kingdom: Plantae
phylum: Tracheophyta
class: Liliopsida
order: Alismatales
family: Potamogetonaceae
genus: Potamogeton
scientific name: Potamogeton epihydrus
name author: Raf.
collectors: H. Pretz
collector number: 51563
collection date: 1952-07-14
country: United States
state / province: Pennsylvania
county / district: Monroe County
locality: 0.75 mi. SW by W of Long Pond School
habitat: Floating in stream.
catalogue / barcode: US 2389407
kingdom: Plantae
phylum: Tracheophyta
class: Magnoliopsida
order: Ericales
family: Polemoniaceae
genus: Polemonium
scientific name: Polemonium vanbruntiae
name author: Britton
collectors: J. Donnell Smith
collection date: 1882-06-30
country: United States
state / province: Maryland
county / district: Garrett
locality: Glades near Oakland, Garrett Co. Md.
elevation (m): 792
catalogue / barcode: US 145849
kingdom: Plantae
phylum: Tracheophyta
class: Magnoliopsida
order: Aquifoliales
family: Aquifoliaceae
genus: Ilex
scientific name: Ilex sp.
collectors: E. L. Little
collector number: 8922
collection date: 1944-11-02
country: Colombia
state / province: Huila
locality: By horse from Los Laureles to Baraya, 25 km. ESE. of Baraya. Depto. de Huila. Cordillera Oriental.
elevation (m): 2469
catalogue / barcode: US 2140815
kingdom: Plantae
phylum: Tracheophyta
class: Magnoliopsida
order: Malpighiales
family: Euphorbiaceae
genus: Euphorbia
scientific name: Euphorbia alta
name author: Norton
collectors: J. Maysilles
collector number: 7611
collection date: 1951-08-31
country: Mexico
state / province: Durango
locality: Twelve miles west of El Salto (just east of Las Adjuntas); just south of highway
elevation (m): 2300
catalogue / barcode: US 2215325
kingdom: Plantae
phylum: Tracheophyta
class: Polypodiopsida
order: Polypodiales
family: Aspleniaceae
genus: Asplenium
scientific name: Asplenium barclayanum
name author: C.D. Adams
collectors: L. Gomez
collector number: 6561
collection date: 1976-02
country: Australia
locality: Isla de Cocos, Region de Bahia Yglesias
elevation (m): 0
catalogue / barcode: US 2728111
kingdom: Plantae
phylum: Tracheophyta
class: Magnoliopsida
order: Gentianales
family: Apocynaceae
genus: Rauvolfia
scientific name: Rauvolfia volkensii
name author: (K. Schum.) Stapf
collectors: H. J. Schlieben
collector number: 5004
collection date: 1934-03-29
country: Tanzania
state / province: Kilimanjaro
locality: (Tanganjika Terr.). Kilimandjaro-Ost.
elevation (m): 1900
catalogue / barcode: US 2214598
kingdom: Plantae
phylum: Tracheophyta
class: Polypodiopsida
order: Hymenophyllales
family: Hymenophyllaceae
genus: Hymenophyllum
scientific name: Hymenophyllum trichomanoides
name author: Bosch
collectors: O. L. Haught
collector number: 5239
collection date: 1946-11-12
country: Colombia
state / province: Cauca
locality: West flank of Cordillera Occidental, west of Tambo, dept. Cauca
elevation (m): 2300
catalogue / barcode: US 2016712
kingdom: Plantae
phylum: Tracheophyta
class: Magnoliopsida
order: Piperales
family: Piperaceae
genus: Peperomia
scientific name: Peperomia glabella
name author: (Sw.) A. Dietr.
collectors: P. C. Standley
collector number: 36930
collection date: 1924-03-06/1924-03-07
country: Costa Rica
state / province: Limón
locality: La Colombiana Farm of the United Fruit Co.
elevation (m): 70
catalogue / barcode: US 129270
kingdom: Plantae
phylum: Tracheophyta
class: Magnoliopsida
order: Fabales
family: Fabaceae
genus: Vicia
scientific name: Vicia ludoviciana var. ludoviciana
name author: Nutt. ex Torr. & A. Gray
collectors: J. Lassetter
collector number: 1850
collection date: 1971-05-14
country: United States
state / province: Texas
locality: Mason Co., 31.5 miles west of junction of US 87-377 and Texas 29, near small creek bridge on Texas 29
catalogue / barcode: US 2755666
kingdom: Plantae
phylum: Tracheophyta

**Work required**
Render every line of the material above as a Markdown table with the columns Row and Line, numbering the rows in order and omitting any blank lines.

**Answer for the task**
| Row | Line |
|---|---|
| 1 | kingdom: Plantae |
| 2 | phylum: Tracheophyta |
| 3 | class: Liliopsida |
| 4 | order: Alismatales |
| 5 | family: Potamogetonaceae |
| 6 | genus: Potamogeton |
| 7 | scientific name: Potamogeton epihydrus |
| 8 | name author: Raf. |
| 9 | collectors: H. Pretz |
| 10 | collector number: 51563 |
| 11 | collection date: 1952-07-14 |
| 12 | country: United States |
| 13 | state / province: Pennsylvania |
| 14 | county / district: Monroe County |
| 15 | locality: 0.75 mi. SW by W of Long Pond School |
| 16 | habitat: Floating in stream. |
| 17 | catalogue / barcode: US 2389407 |
| 18 | kingdom: Plantae |
| 19 | phylum: Tracheophyta |
| 20 | class: Magnoliopsida |
| 21 | order: Ericales |
| 22 | family: Polemoniaceae |
| 23 | genus: Polemonium |
| 24 | scientific name: Polemonium vanbruntiae |
| 25 | name author: Britton |
| 26 | collectors: J. Donnell Smith |
| 27 | collection date: 1882-06-30 |
| 28 | country: United States |
| 29 | state / province: Maryland |
| 30 | county / district: Garrett |
| 31 | locality: Glades near Oakland, Garrett Co. Md. |
| 32 | elevation (m): 792 |
| 33 | catalogue / barcode: US 145849 |
| 34 | kingdom: Plantae |
| 35 | phylum: Tracheophyta |
| 36 | class: Magnoliopsida |
| 37 | order: Aquifoliales |
| 38 | family: Aquifoliaceae |
| 39 | genus: Ilex |
| 40 | scientific name: Ilex sp. |
| 41 | collectors: E. L. Little |
| 42 | collector number: 8922 |
| 43 | collection date: 1944-11-02 |
| 44 | country: Colombia |
| 45 | state / province: Huila |
| 46 | locality: By horse from Los Laureles to Baraya, 25 km. ESE. of Baraya. Depto. de Huila. Cordillera Oriental. |
| 47 | elevation (m): 2469 |
| 48 | catalogue / barcode: US 2140815 |
| 49 | kingdom: Plantae |
| 50 | phylum: Tracheophyta |
| 51 | class: Magnoliopsida |
| 52 | order: Malpighiales |
| 53 | family: Euphorbiaceae |
| 54 | genus: Euphorbia |
| 55 | scientific name: Euphorbia alta |
| 56 | name author: Norton |
| 57 | collectors: J. Maysilles |
| 58 | collector number: 7611 |
| 59 | collection date: 1951-08-31 |
| 60 | country: Mexico |
| 61 | state / province: Durango |
| 62 | locality: Twelve miles west of El Salto (just east of Las Adjuntas); just south of highway |
| 63 | elevation (m): 2300 |
| 64 | catalogue / barcode: US 2215325 |
| 65 | kingdom: Plantae |
| 66 | phylum: Tracheophyta |
| 67 | class: Polypodiopsida |
| 68 | order: Polypodiales |
| 69 | family: Aspleniaceae |
| 70 | genus: Asplenium |
| 71 | scientific name: Asplenium barclayanum |
| 72 | name author: C.D. Adams |
| 73 | collectors: L. Gomez |
| 74 | collector number: 6561 |
| 75 | collection date: 1976-02 |
| 76 | country: Australia |
| 77 | locality: Isla de Cocos, Region de Bahia Yglesias |
| 78 | elevation (m): 0 |
| 79 | catalogue / barcode: US 2728111 |
| 80 | kingdom: Plantae |
| 81 | phylum: Tracheophyta |
| 82 | class: Magnoliopsida |
| 83 | order: Gentianales |
| 84 | family: Apocynaceae |
| 85 | genus: Rauvolfia |
| 86 | scientific name: Rauvolfia volkensii |
| 87 | name author: (K. Schum.) Stapf |
| 88 | collectors: H. J. Schlieben |
| 89 | collector number: 5004 |
| 90 | collection date: 1934-03-29 |
| 91 | country: Tanzania |
| 92 | state / province: Kilimanjaro |
| 93 | locality: (Tanganjika Terr.). Kilimandjaro-Ost. |
| 94 | elevation (m): 1900 |
| 95 | catalogue / barcode: US 2214598 |
| 96 | kingdom: Plantae |
| 97 | phylum: Tracheophyta |
| 98 | class: Polypodiopsida |
| 99 | order: Hymenophyllales |
| 100 | family: Hymenophyllaceae |
| 101 | genus: Hymenophyllum |
| 102 | scientific name: Hymenophyllum trichomanoides |
| 103 | name author: Bosch |
| 104 | collectors: O. L. Haught |
| 105 | collector number: 5239 |
| 106 | collection date: 1946-11-12 |
| 107 | country: Colombia |
| 108 | state / province: Cauca |
| 109 | locality: West flank of Cordillera Occidental, west of Tambo, dept. Cauca |
| 110 | elevation (m): 2300 |
| 111 | catalogue / barcode: US 2016712 |
| 112 | kingdom: Plantae |
| 113 | phylum: Tracheophyta |
| 114 | class: Magnoliopsida |
| 115 | order: Piperales |
| 116 | family: Piperaceae |
| 117 | genus: Peperomia |
| 118 | scientific name: Peperomia glabella |
| 119 | name author: (Sw.) A. Dietr. |
| 120 | collectors: P. C. Standley |
| 121 | collector number: 36930 |
| 122 | collection date: 1924-03-06/1924-03-07 |
| 123 | country: Costa Rica |
| 124 | state / province: Limón |
| 125 | locality: La Colombiana Farm of the United Fruit Co. |
| 126 | elevation (m): 70 |
| 127 | catalogue / barcode: US 129270 |
| 128 | kingdom: Plantae |
| 129 | phylum: Tracheophyta |
| 130 | class: Magnoliopsida |
| 131 | order: Fabales |
| 132 | family: Fabaceae |
| 133 | genus: Vicia |
| 134 | scientific name: Vicia ludoviciana var. ludoviciana |
| 135 | name author: Nutt. ex Torr. & A. Gray |
| 136 | collectors: J. Lassetter |
| 137 | collector number: 1850 |
| 138 | collection date: 1971-05-14 |
| 139 | country: United States |
| 140 | state / province: Texas |
| 141 | locality: Mason Co., 31.5 miles west of junction of US 87-377 and Texas 29, near small creek bridge on Texas 29 |
| 142 | catalogue / barcode: US 2755666 |
| 143 | kingdom: Plantae |
| 144 | phylum: Tracheophyta |